As a writer she has created hundreds of hand decorated journals in Louisiana French, as well as dozens of niche zines. She has published as a guest columnist in local papers such as the Advertiser, Advocate, The Current, Les Bonnes Nouvelles, New Orleans Magazine and Acadiana Profile. Her work has been featured in 64 Parishes, Bitter Southerner, Oxford American, Country Roads Magazine and the New York Times. She published her first work ‘Ô Malheureuse’ on UL Press in 2019, a first of its kind collection of modern Louisiana women’s writings in French. The collection began on the PDF blog and was published by UL Press and released in time for the 2019 Festival Acadiens and Creole dedicated to the contributions of women in Louisiana music.
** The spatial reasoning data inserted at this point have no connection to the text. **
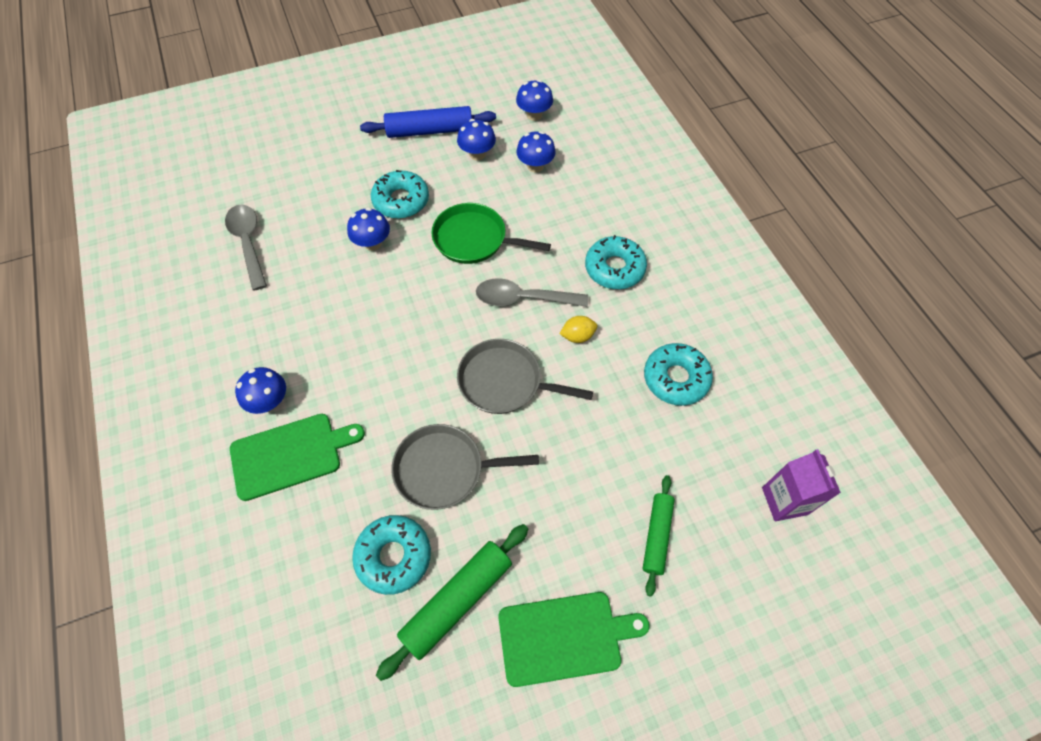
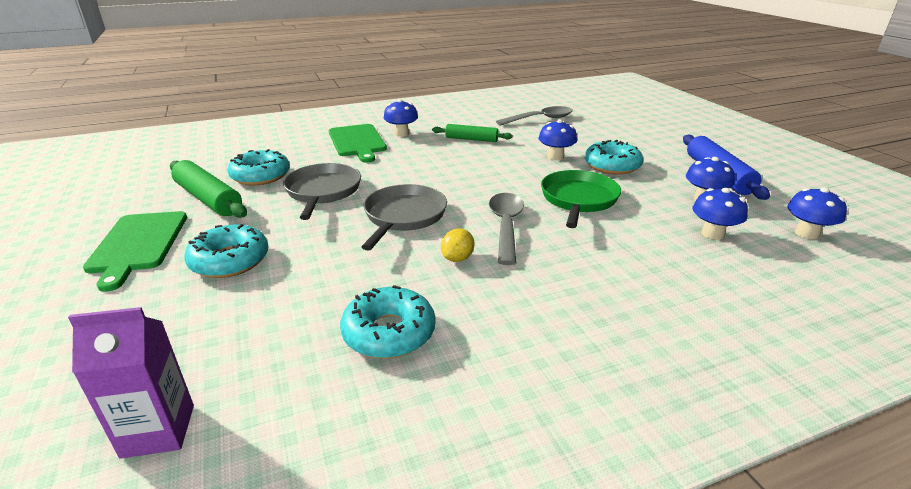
camera: 90 degrees right, 30 degrees down
(577, 336) = (457, 258): yellow lemon -> yellow lemon turned 45 degrees clockwise
(614, 268) = (566, 289): turquoise donut -> turquoise donut (230, 260)
(656, 535) = (191, 302): green rolling pin -> green rolling pin (471, 139)

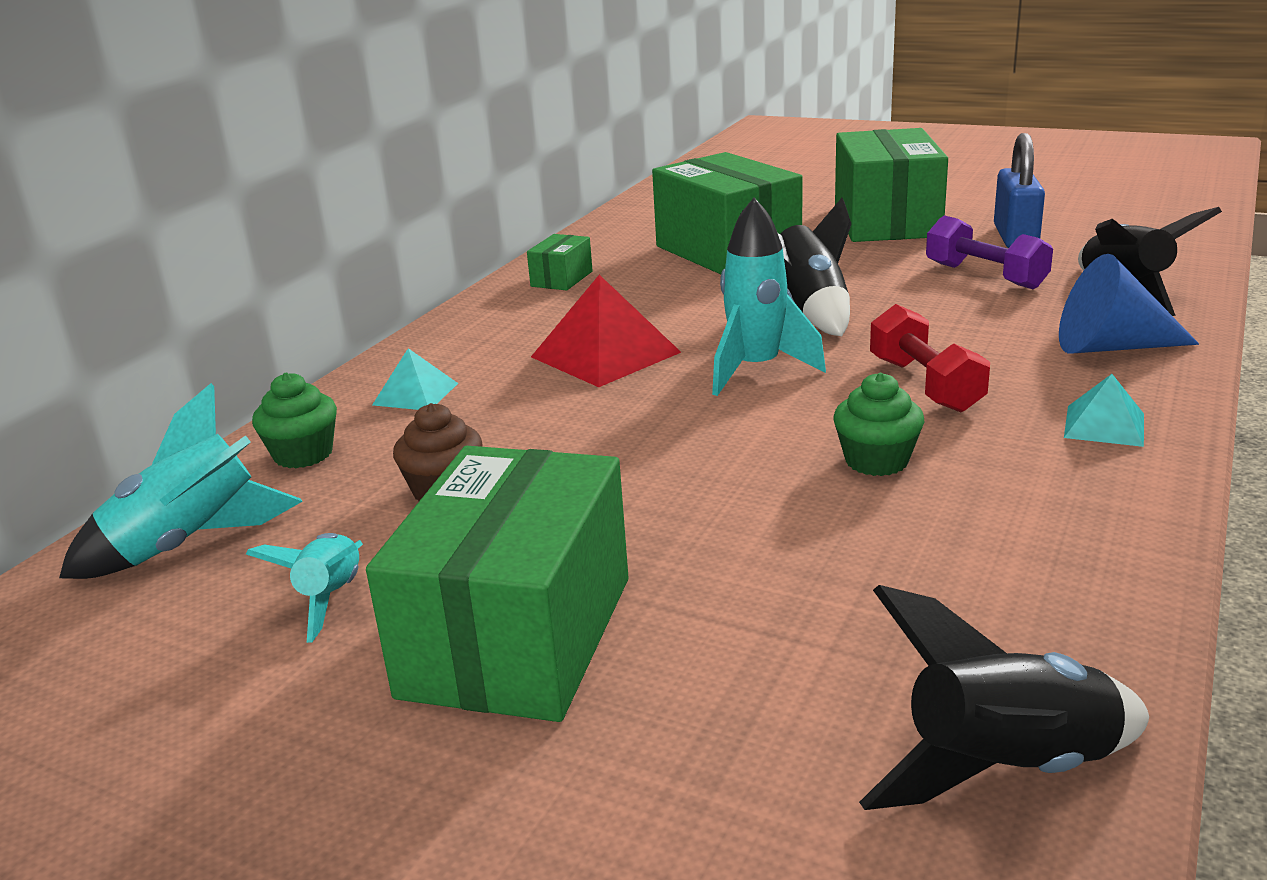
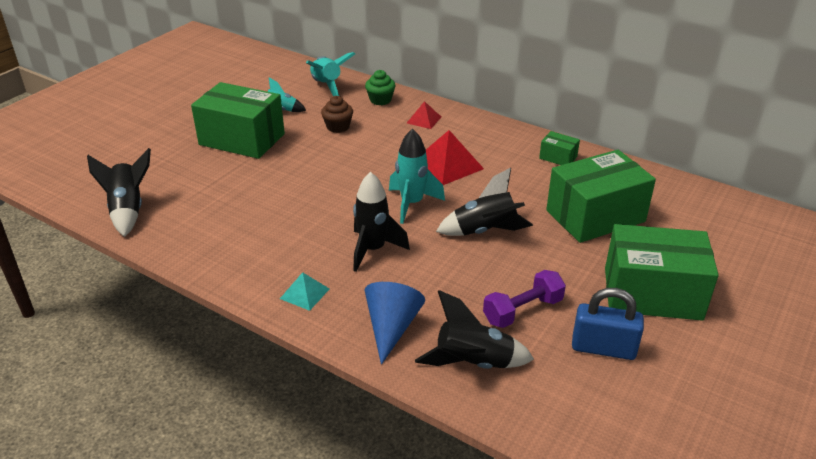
camera: 95 degrees right, 10 degrees up
(415, 394) = (424, 120): turquoise pyramid -> red pyramid
(876, 461) = (307, 221): green cupcake -> none
(925, 385) = (373, 250): red dumbbell -> black rocket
As a photographer, Ashlee has self published three books, The Plains of Mary, a photo book of Marian yard shrines, Prairie des Femmes: Portraits of a Place, a collection of surreal photographs from the countryside of Acadiana, and finally A Prairie des Femmes Field Guide, a collection of art and writing from the PDF blog. Her work has been featured in Louisiana Cultural Vistas, 64 Parishes, and she has shown her photographs with photographers Denny Culbert and Jo Vidrine. She had thirty of her photos shown as part of Frank Relle’s New Orleans in Photographs exhibit in Moscow in 2014. Her work has also been recognized by photographer Zack Smith’s project « My Louisiana Muse » as well as Nick Slie’s « Cry You One. » In June 2024 her land work, as well as her work with the rare medicinal plant vinéraire was featured in Monique Verdin and Rachel Breunlin's Botanica exhibit at the Cabildo in New Orleans.

Her family and home were featured in the Home and Garden Section of the New York Times in 2012. As recently as 2021 her work was featured by National Geographic and in a documentary that won the CreateLouisiana culture grant, Intention, by Olivia Perillo and Syd Horn. It is a film project that seeks to explore the untold feminine narratives of Cajun and Creole artists and healers.

She is a musician, well known in south Louisiana as a professional triangle player. She also sings and writes in Louisiana French, incorporating modern music with that from the Cajun and Creole archives. Her first original song ‘Maison Blanche’ released on The 78 Project in 2014, and in 2020 Nouveau Electric Records released her ‘Trois Rangs’ on 45rpm vinyl, remixed by Korey Richey (LCD Soundsystem). She has played triangle on the recent PBS documentary American Epic.

In 2024 Ashlee's work for the Prairie des Femmes was included in the exhibition Botanica at the Louisiana State Museum at the Cabildo in New Orleans. In 2025 she showed her paintings, journals and plant research with the medicinal known as vinéraire in Prairie Stories, a collaborative show at the Acadiana Center of the Arts in Lafayette, Louisiana. Prairie Stories  featured a collection of artists and their work on the folkloric and environmental realms of the Louisiana Prairie.  She has spoken at the Louisiana Folklore Society meeting on the Prairie des Femmes Blog and digital folklore, as well as at the Bayou Culture Collaborative meeting where she spoke on her ethnobotany research. Most recently in May 2026 she presented in the Folklife Village's Past to Pixel tent which featured digital folklore
at the New Orleans' Jazz fest.

As of 2023 Ashlee is the lower school French teacher at the Academy of the Sacred Heart in Grand Coteau, Louisiana. In August 2024, she began leading the Arnaudville French Table at Nunu's Cultural Center. 

Ashlee raises her sons in the Prairie des Femmes.